Workers Stand Up Against Governor's Lunch Break Regulations
Workers Say: Schwarzenegger's Changes Would Increase Intimidation and Harassment at the Workplace
LOS ANGELES – Southern California workers rallied outside a public hearing today to warn that Gov. Schwarzenegger’s changes to state wage and hour law will make it harder for workers to take a lunch break. The Governor’s proposal would weaken state law that protects the right to meal and rest breaks.
“I can't use my right arm anymore from working such long hours at my machine without breaks,” said Telma Mendoza, a Los Angeles garment worker. “The employers don’t pay us to take rest breaks, and they don’t let us take a lunch break if they have a deadline for delivery.”
Union leaders and health and safety experts joined the event to argue that workers need more protection from unscrupulous companies, not less.
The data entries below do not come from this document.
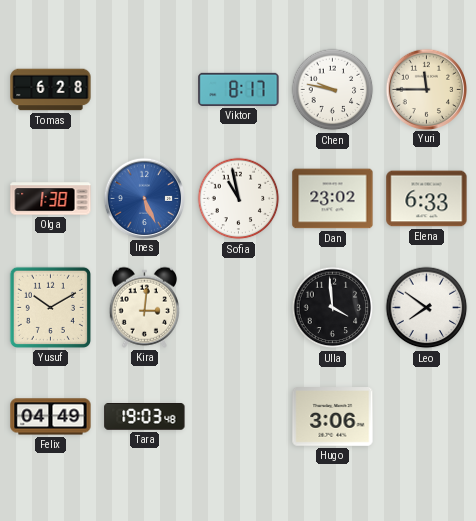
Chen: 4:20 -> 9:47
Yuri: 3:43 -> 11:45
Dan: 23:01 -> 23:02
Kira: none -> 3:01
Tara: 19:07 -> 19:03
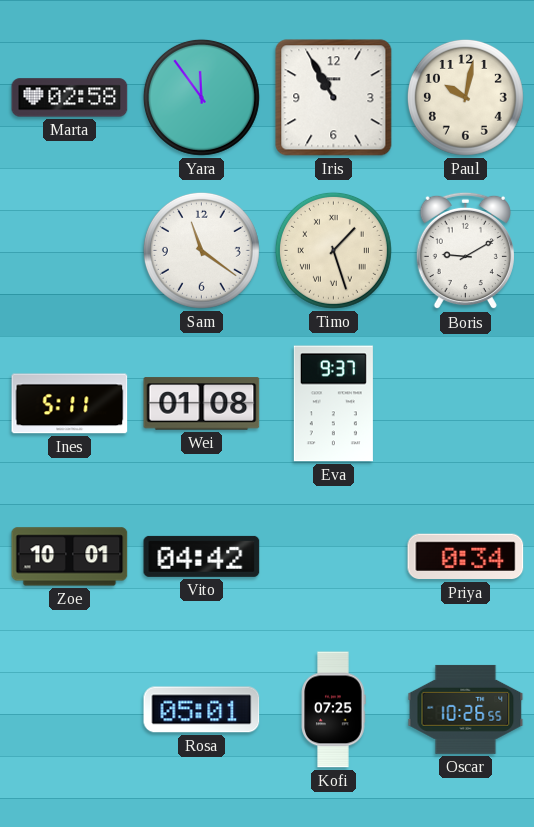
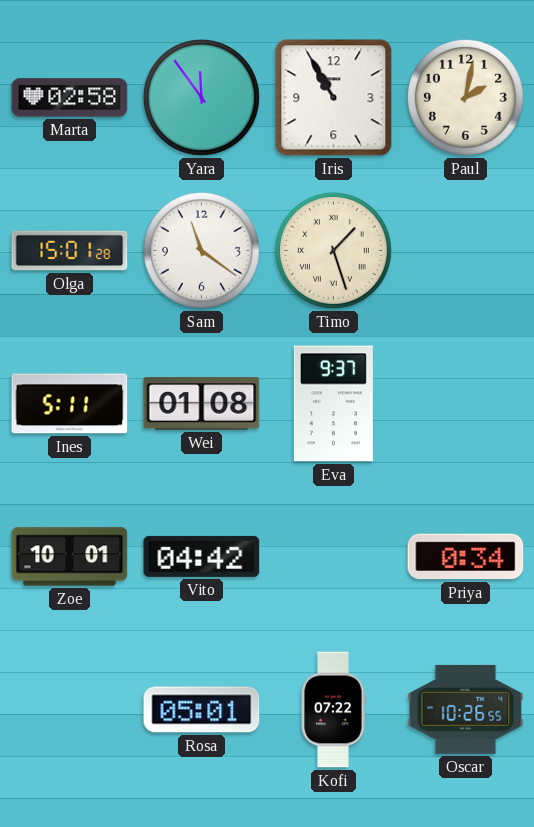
Paul: 10:02 -> 2:02
Olga: none -> 15:01
Boris: 9:10 -> none
Kofi: 07:25 -> 07:22
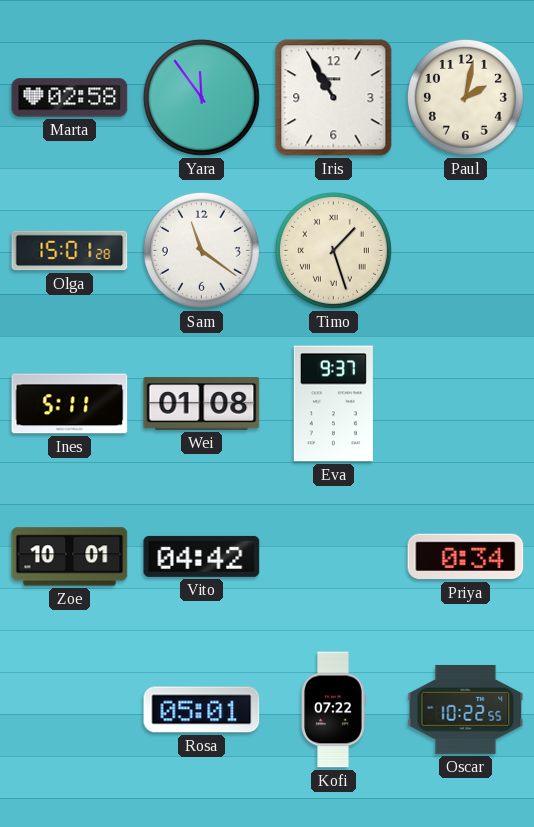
Oscar: 10:26 -> 10:22
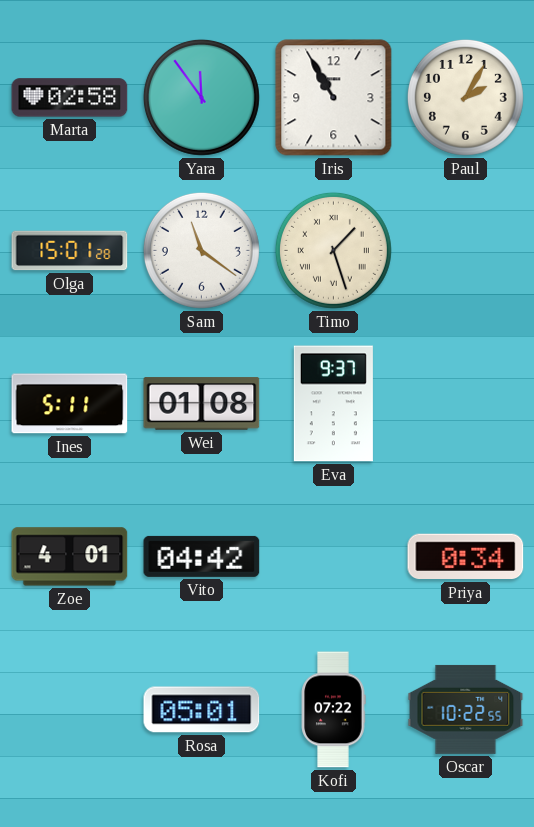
Paul: 2:02 -> 2:05
Zoe: 10:01 -> 4:01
Workplace health and safety expert Carol Frischman from the UCLA Labor Occupational Safety and Health Program testified that the changes would have potentially
serious consequences for California workers and the public. “Workers in a wide range of occupations and industries will experience increased health and safety risks,” said Frischman.
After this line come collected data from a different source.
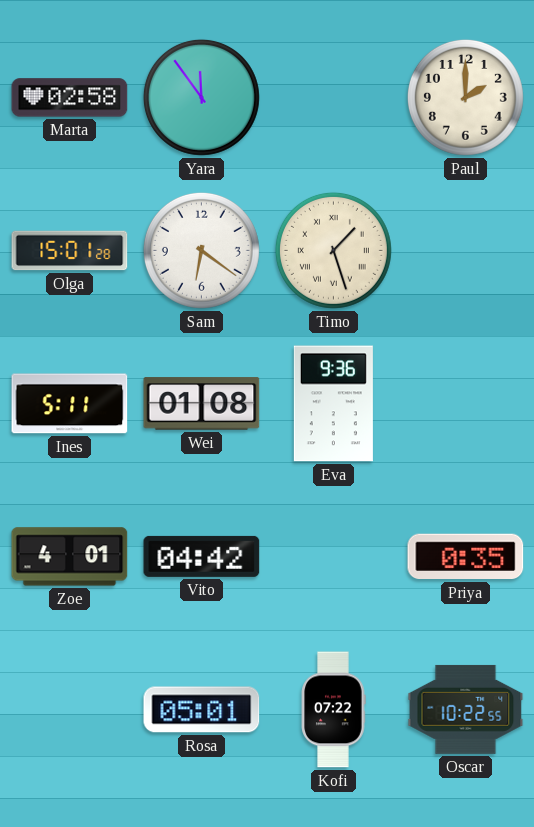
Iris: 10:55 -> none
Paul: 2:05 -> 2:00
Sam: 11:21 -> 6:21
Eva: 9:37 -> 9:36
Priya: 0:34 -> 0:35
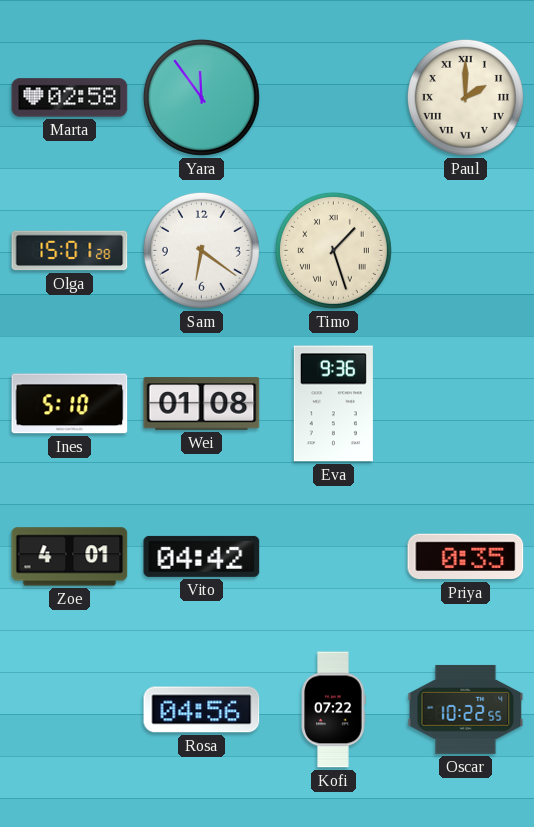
Paul numerals: Arabic -> Roman
Ines: 5:11 -> 5:10
Rosa: 05:01 -> 04:56
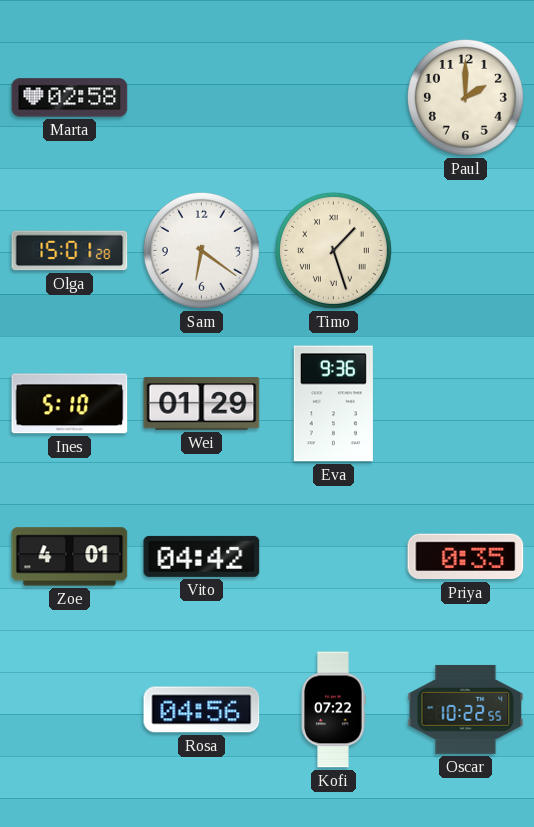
Yara: 11:54 -> none
Paul numerals: Roman -> Arabic
Wei: 01:08 -> 01:29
Miguel Contreras, leader of the Los Angeles County Federation of Labor, called on the Governor to withdraw the proposed changes, citing Schwarzenegger’s track record of rewarding corporate contributors at the expense of working Californians. “Governor Schwarzenegger says that he is against special interests,” said Contreras. “And then he changes the law to get Wal-Mart and his other corporate contributors off the hook for cheating workers out of breaks and meal periods.” Wal-Mart donated over $155,000 to the Republican Party and Gov. Schwarzenegger in 2004.
The Governor’s changes would limit the amount of time employers could be held liable for not providing breaks. “The claim that these rule changes are about flexibility is a distraction technique,” said Contreras. Companies that have lawsuits pending will get a ‘get out of jail free’ pass if these changes become law.”
Contreras also noted that while the Administration claims the rule changes are about making timing on lunch breaks more flexible, they fail to mention the clause that allows employers to intimidate workers into signing away break rights.
In December Governor Schwarzenegger tried to submit the changes as “emergency” regulations but was forced to rescind that status because of public outcry. Because the Governor’s proposed rule changes are no longer classified as emergency regulations, the public has 120 days to comment.